Your statements about .30-06 would have been true even twenty years ago, but not today. .308 has been the most popular cartridge behind the .30-30 for over a decade now. The reality is that the majority of deer hunters simply don’t need a round as powerful as the .30-06 and are voting with their feet for something a bit more mild-mannered, either the .30-30 or, if a lever gun isn’t their preference, generally the .308. Furthermore because of the popularity of 7.62x51mm NATO (which is basically identical to .308 Winchester), many of the same things you mention about .30-06 from your generation are true of .308 in this generation — brass is fairly cheap and available, and hand-loading is just as easy as with the .30-06. Meanwhile .30-06 hasn’t been used for military purposes since the beginning of the Vietnam War, before many of today’s hunters were even born, so the fact that there’s still old .30-06 military rifles in many an old man’s closet isn’t relevant to them…

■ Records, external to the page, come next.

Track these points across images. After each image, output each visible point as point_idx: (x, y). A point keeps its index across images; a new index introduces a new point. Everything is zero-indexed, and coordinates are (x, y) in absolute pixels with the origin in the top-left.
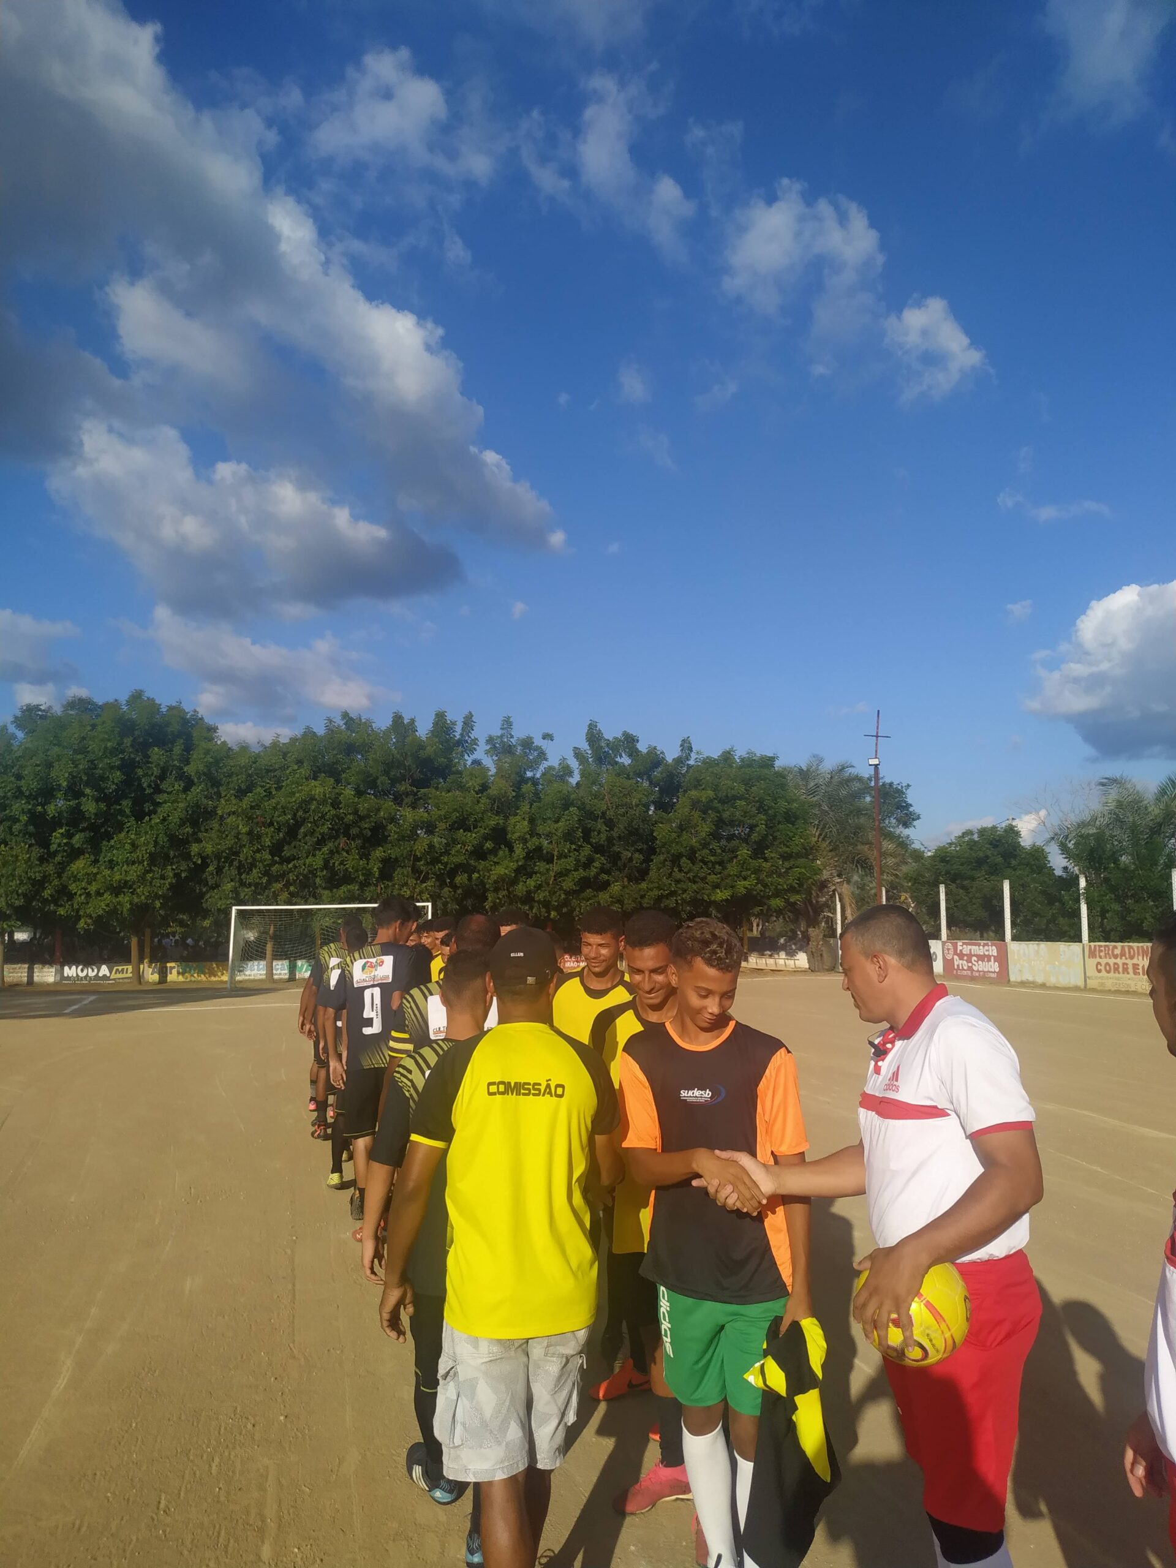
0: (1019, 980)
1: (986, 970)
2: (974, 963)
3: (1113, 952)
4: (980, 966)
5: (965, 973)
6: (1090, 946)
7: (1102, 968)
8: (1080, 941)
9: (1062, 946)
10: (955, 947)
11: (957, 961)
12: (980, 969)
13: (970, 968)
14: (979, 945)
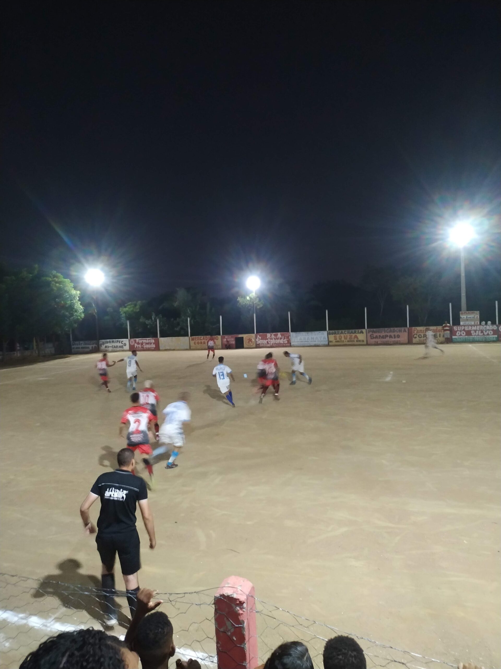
0: (164, 349)
1: (150, 347)
2: (144, 344)
3: (200, 339)
4: (148, 346)
5: (140, 349)
6: (192, 338)
7: (196, 343)
8: (188, 336)
9: (181, 338)
10: (135, 341)
11: (136, 345)
12: (147, 347)
13: (143, 347)
14: (146, 340)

Regarding teachers and stress, I don’t know many teachers who would carry even if it were allowed. It made me laugh to read right-wingers suggesting that shop teachers might be equipped with firearms. In today’s teach-to-the-NCLB-test schools there is no shop class and no shop teachers, there’s just an eternity of studying the material on the graduation exams that determine your future.

8 Bryan { 01.03.13 at 4:56 pm }

In the Northeast people generally inherit rifles instead of buying them, which is why there are so many gunsmiths – more money fixing them than selling them, so things change more slowly when it comes to hunting. There are also more regulations and more limitations.

I don’t remember anyone using a lever action, for example. Bolt action and the M1 were the rifles in the field with Remington and Mossberg pumps the shotguns. You were generally tracking in new snow as the season started in late November.

Hunting is declining in the Northeast, and the deer population is rising to the point of being a problem in some areas. Bow and black powder seasons aren’t having much effect, although climate change might.

To take a ‘shop class’ around here, you have to enroll in an entirely separate track from the regular schools, and the courses are held at a separate facility. I took shop and business courses in high school because I had already finished most of the academic courses before my senior year and had to do something other study halls all day.

Locally, they have entire weeks devoted to nothing except the preparation for “The Test”, which makes the whole point of the exercise worthless, and brings learning to a screeching halt.